Michelle believes that it is more than just their immediate family making everything work for the couple but also the family-oriented team that understands their situation.

“Our staff is also incredible. Christoph and Christian (Börcs) are also fathers and they understand, and I could just pass off my baby to Christian, the physical therapist. He doubles as a second papa. Our scout, who is also a kindergarten teacher, is also involved. It’s actually wonderful to be in such a family-friendly team.

“The family is the entire German Federation. Both coaches work really hard to ensure that we each have our equal time. If there are several opportunities that Alex and I can share, where he takes the baby so I can practice, or I take the baby so he can practice.

“It’s been really special to be here. For sure, we are missing our kids, but our girls in the team are so supportive. We haven’t gotten sick of each other (laughs). I don’t think that we will because we care about each other. If somebody feels down, we try to pick them up, maybe give them time for themselves. Even the coaches are understanding. If we need time with our significant other or just a breather, they respect that.
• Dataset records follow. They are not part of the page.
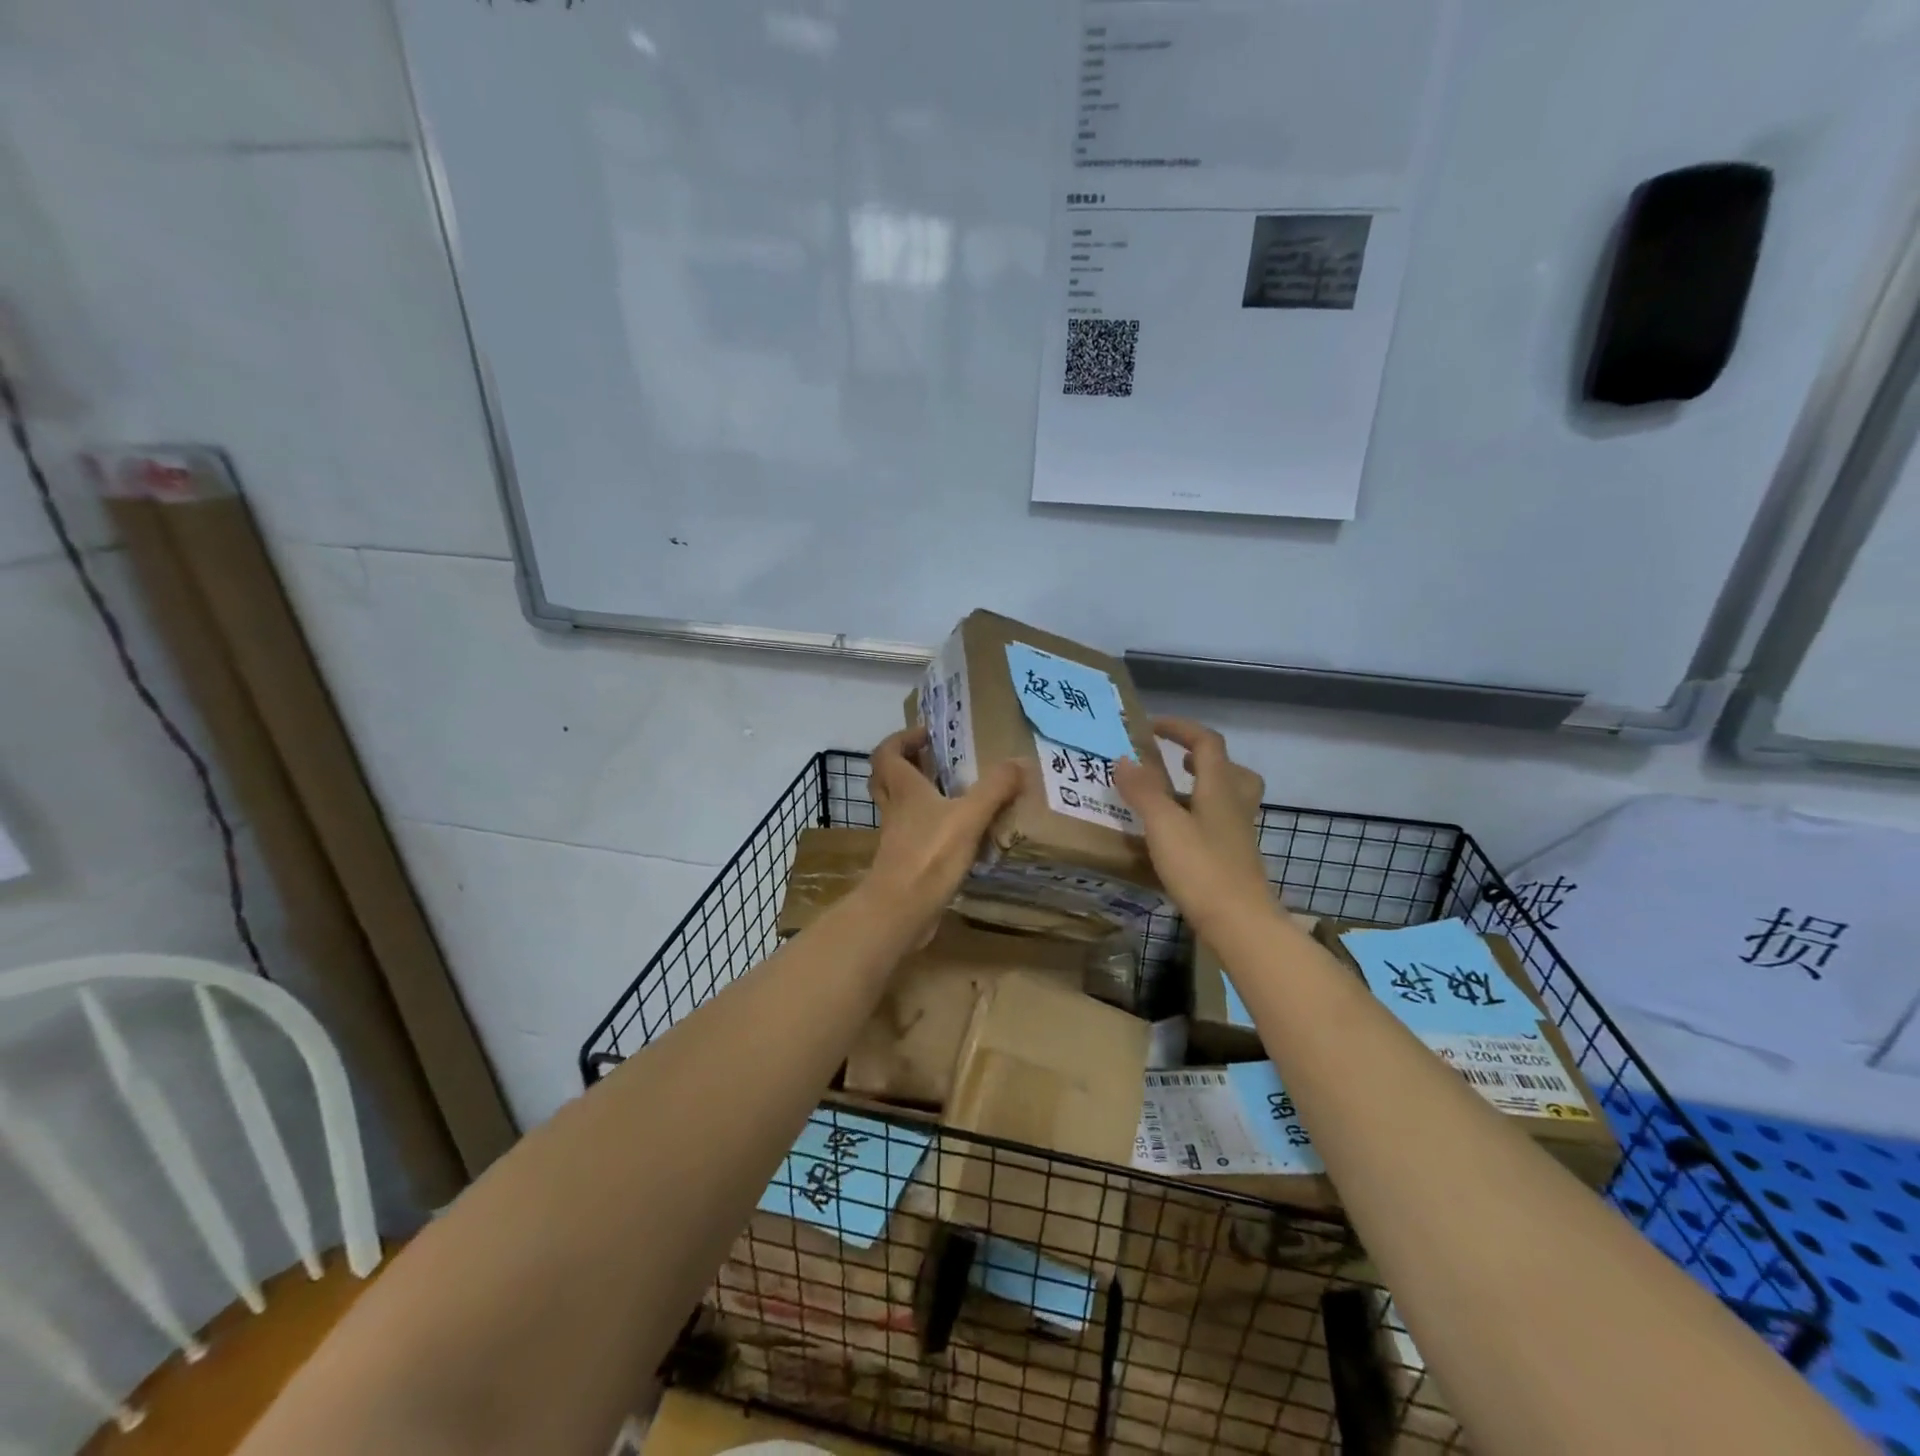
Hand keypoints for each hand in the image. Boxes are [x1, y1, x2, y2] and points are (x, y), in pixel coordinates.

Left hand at [863, 726, 1022, 938]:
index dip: (902, 739)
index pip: (887, 753)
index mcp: (904, 790)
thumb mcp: (970, 816)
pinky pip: (913, 835)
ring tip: (953, 795)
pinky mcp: (904, 862)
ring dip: (919, 797)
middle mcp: (894, 809)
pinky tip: (958, 835)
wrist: (901, 910)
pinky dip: (930, 828)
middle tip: (934, 761)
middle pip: (886, 778)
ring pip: (899, 807)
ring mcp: (896, 838)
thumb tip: (1020, 762)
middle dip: (907, 765)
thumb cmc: (930, 855)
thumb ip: (995, 788)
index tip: (927, 735)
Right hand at [1113, 718, 1270, 935]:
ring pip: (1227, 800)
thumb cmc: (1202, 868)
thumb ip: (1143, 790)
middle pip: (1231, 770)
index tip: (1151, 727)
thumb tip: (1124, 759)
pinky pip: (1217, 827)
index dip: (1181, 728)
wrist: (1240, 924)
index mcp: (1219, 789)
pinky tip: (1175, 838)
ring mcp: (1237, 836)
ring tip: (1169, 799)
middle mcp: (1234, 807)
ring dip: (1201, 790)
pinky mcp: (1233, 862)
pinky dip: (1198, 821)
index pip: (1207, 742)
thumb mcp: (1164, 825)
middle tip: (1178, 762)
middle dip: (1204, 760)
It’s really nice to have such a small but tight team together because it feels like family.

“I think it’s wonderful with coaches who support women, especially mothers going back to the sport to continue their career, that they will be supported. They can be given what they need, maybe a baby bed, for an extra hand to hold their kid or to lull the baby to sleep. I think it’s really important because it’s our biology as women. We have to be accepted for who we are, so we could also perform at an equal level.”

And when it comes to her teammates, Michelle just feels at home to share a common bond with them.

“We can just sit on the couch. We bond over coffee. We bring our own coffee machine everywhere we go, we have a team machine, and everyone just brings capsules. We bond over early morning coffee, afternoon coffee. Just about anytime coffee. I really love that part of this team.”